– Здравствуйте, – ответила Тамара – и повисло молчание, только струны звенели долго на упавшей его гитаре.
Отец, уже сильно навеселе, с любопытством глядел, что будет, но третий человек, который был в комнате, предложил:
– Пойдем-ка, Максим Григорьевич, за второй – эта уже иссякла. – И Максим Григорьевич поднялся и вышел вслед за Толиком, у которого не было фамилии, а была странная профессия – пассажир.
– Та-мар-ка, То-мочка, – проговорил он нараспев. – Золотая моя, Томка! – добавил он еще трудно и едва переводя дыхание, как бы беря разбег. – Вот и ты, а я уж думал, сидеть мне до вечера с Максимом Григорьевичем и спиваться, – пошутил он, а потом опять горло ему перехватило. – Переменилась ты, девочка, должно быть, а для меня – нет, такая же, как в тот день, когда сказал тебе "Не жди". Как будто и не было трех лет.
– А я бы, Коля, и не ждала, – некстати вставила Тамара.
– Ты погоди, ты – потом, дай я выговорюсь. Я за это время столько с тобой переговорил, что сейчас хоть сотую часть успеть – и то на год будет. Я стихи тебе писал да песни и видел тебя во сне, да и наяву. Когда захочу, вначале, на лесоповале еще, погляжу на дерево – и захочу, чтобы ты за ним стояла и на меня глядела. И ты стоишь и глядишь, а я тебе говорю ласковые слова. И сколько раз хотел написать, а потом думаю – зачем напоминать? Пусть живет сама, без меня, и гнал я тебя из своей головы, железом выжигал, аж выл, а не выгнал и не выжег. Всегда чувствовал, что ты где-то по земле ходишь, и обнимал тебя несчетно раз. Иди-ка сейчас поближе, Томка!
– Не надо, Коля, – она ошалела немного от сбивчивых, сильных его слов, немного даже каких-то книжных, – для тебя как не было этих трех лет, а для меня были – и какие еще. А сейчас – и совсем не до тебя, Коля. Ты бы ушел! А?

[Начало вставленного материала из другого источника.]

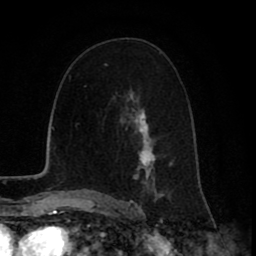
Breast MRI (dynamic contrast-enhanced), one axial slice. Slice 49 of 80 in the series (ordered by position). Cropped to one breast. Dynamic contrast-enhanced series, time point 2 of 8 at this slice position (early post-contrast). 1.5 T. TE 2.6 ms, TR 6.1 ms. 256 × 256 image matrix, field of view 160 × 160 mm. Female patient.
Annotated regions visible in this slice (semi-automatic segmentation, software-assisted and operator-edited):
- enhancing-tissue mask used for the functional tumour volume (all voxels passing the contrast-enhancement thresholds inside the analysis volume; usually the tumour): box from (x=106, y=64) to (x=173, y=199) px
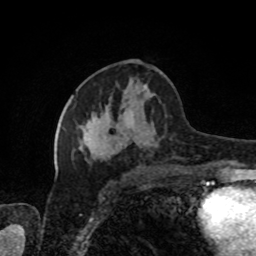
Breast MRI, one axial slice. Cropped to one breast. Dynamic contrast-enhanced series, time point 2 of 8 at this slice position (early post-contrast). 1.5 T. TE 4.2 ms, TR 7 ms. 2 mm slice thickness. 256 × 256 image matrix, field of view 170 × 170 mm. Female patient.
Outlined on this slice (semi-automatic segmentation, software-assisted and operator-edited):
- enhancing-tissue mask used for the functional tumour volume (all voxels passing the contrast-enhancement thresholds inside the analysis volume; usually the tumour): bounding box <63,115,156,155> (left, top, right, bottom; pixels)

Но такой уж характер был у Николая Святенко, что если ему поперек, если не по его выходило, он сразу наглел и обретал уверенность.

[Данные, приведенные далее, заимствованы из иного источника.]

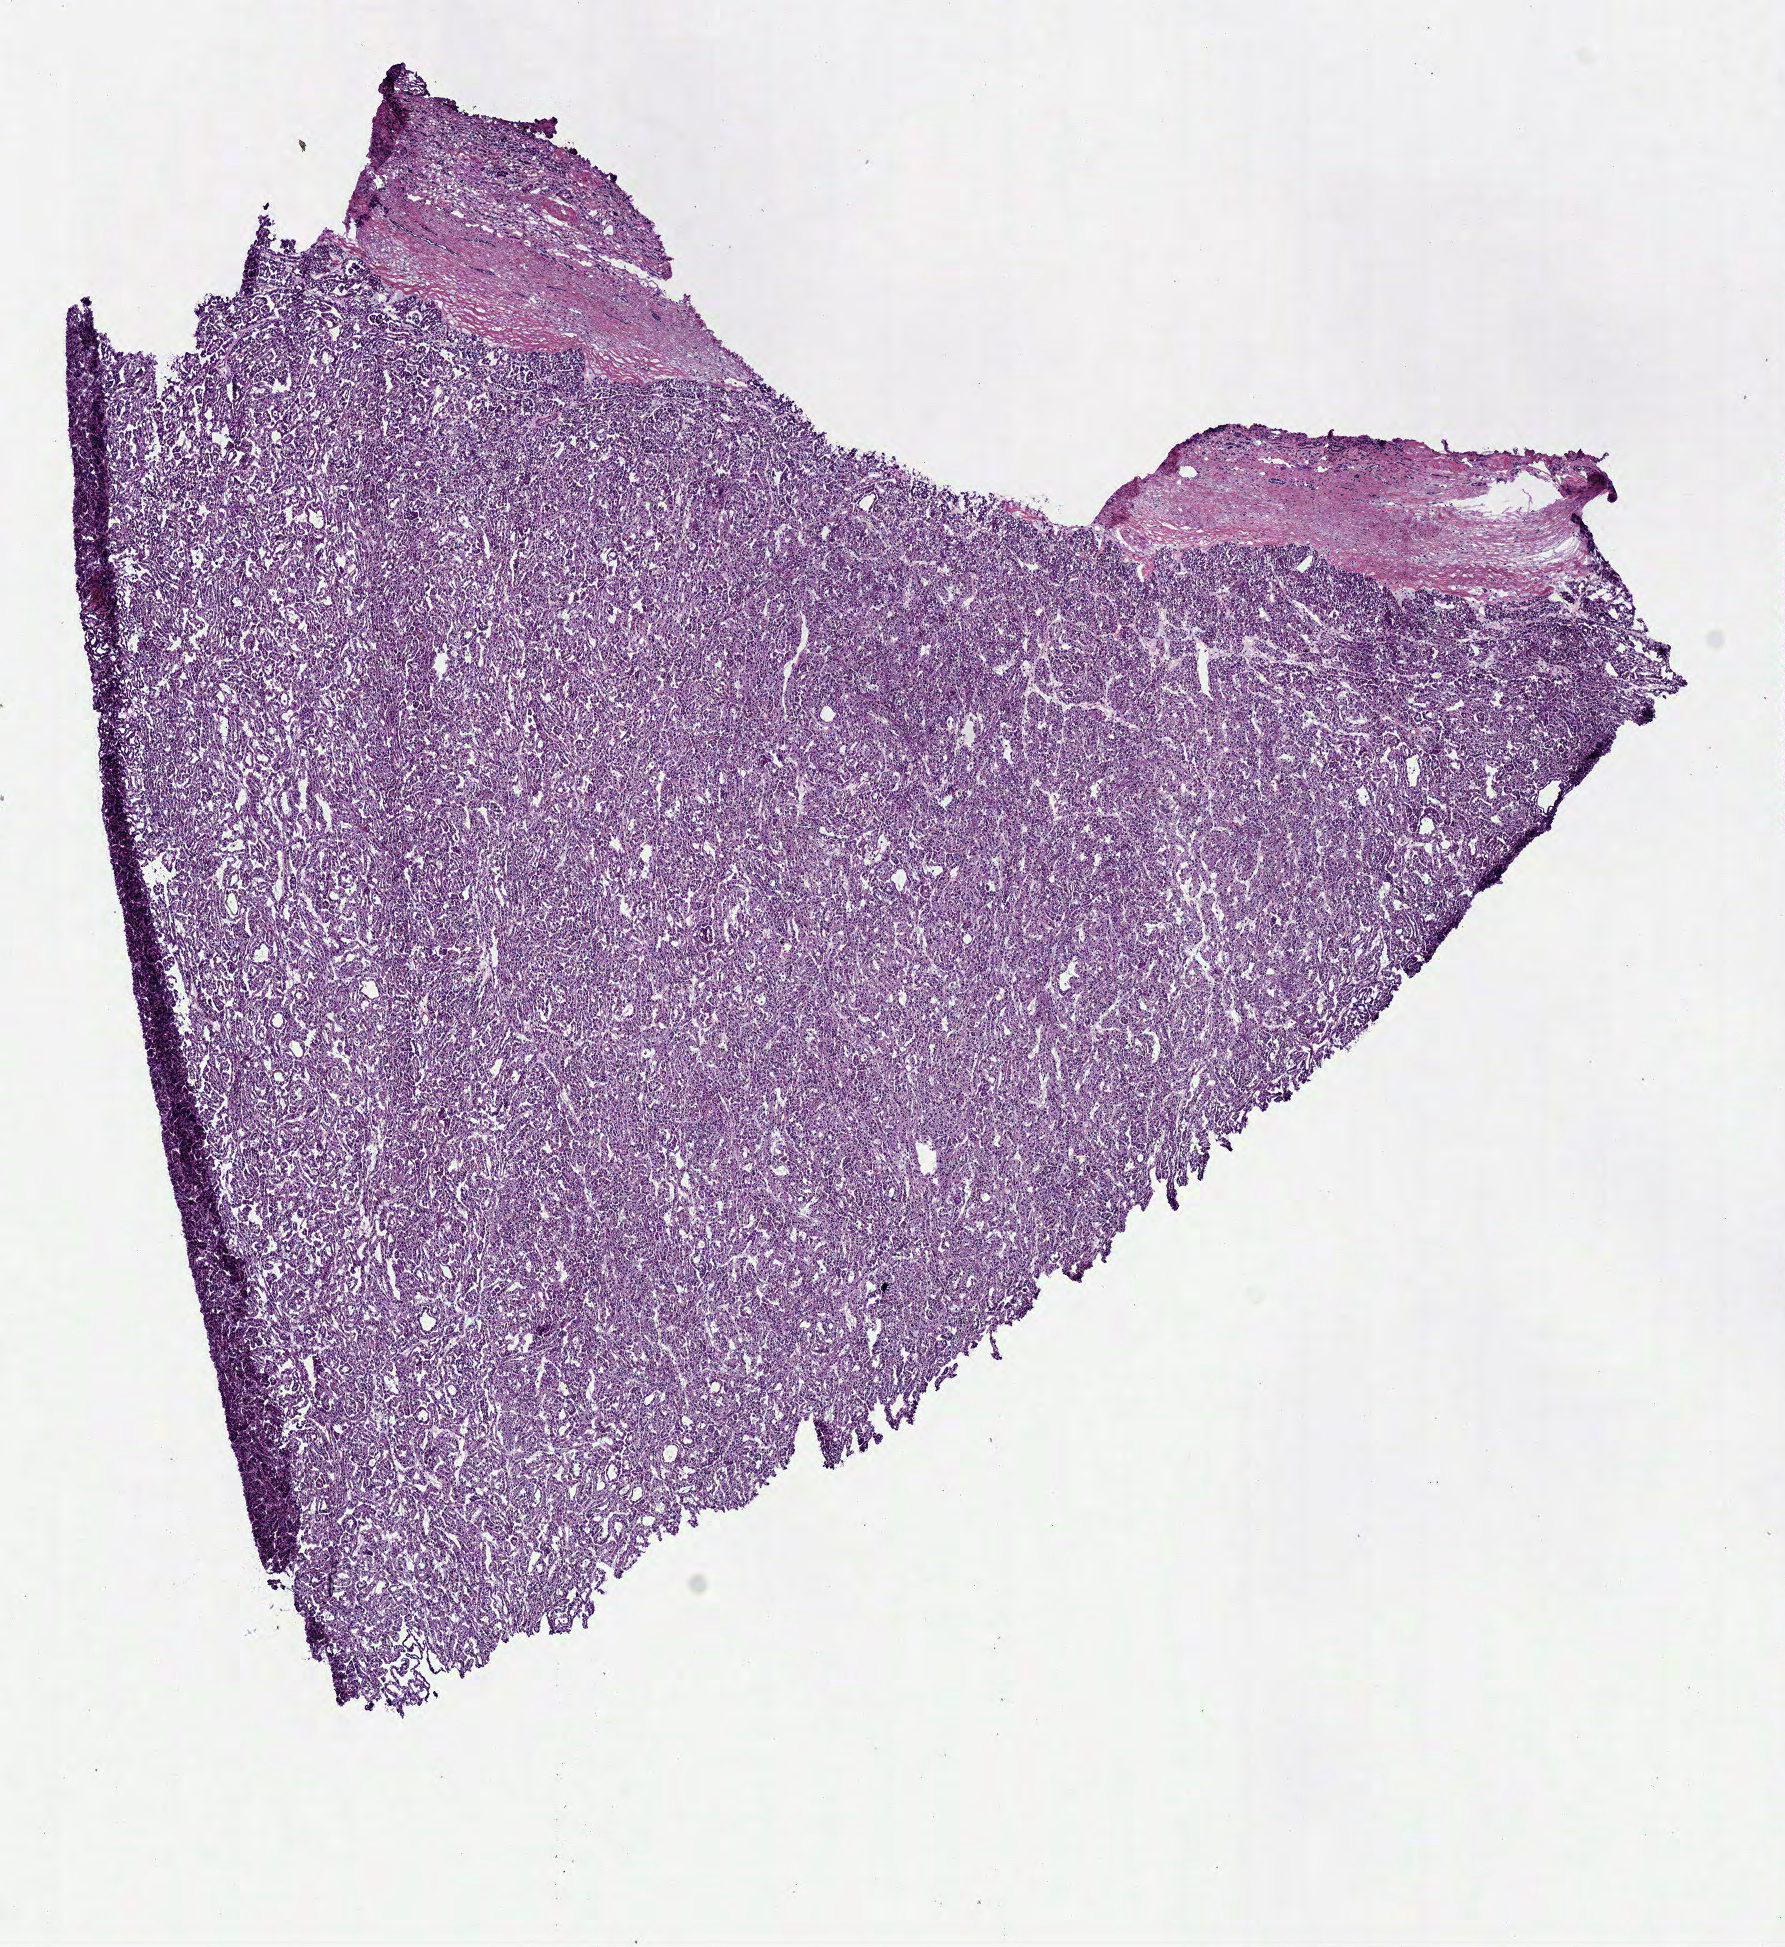
Hematoxylin and eosin (H&E) stained whole-slide image — a low-resolution overview of the entire scanned area, about 7.0 x 7.7 mm. Frozen section from the bottom of the tissue portion. Sample: primary tumour, kidney. Patient: female, age at initial diagnosis 66 years. Pathologist review of this section (percent, as recorded): tumour cells 90%, tumour nuclei 85%, normal cells 0%, stromal cells 10%, necrosis 0%.
Laterality: right. Pathologic diagnosis: Papillary adenocarcinoma, NOS. AJCC pathologic stage: I (6th edition).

– Какие мы, Томочка, стали взрослые да печальные, – сказал он привычным уже для себя тоном. – Речей нежных не слушаем, из дому гоним. Да неужто думаешь – уйду? Бог с тобой, Тома, я три года эту минуту ждал, а сейчас – встать да уйти? А ну-к подойди, подойди, вот так… да обними, да заплачь, как будто ждала, да и скажи даже: "Колька! Я по тебе иссохла! Я без тебя не жила! Я об тебе думала дни и ночи, а ты даже знать о себе не дал, мерзавец ты последний!" – уже шутливо закончил он и потянул уже к ней руки.
– Коля! Я по тебе не сохла, и жила без тебя много, и не вспоминала тебя почти.
– "Почти!" Это хорошо, – сказал Колька. – Это очень хорошо – "почти". Значит, все-таки иногда! А? Мне и этого хватит. – Он так обрадовался этому "почти", будто она сказала "люблю".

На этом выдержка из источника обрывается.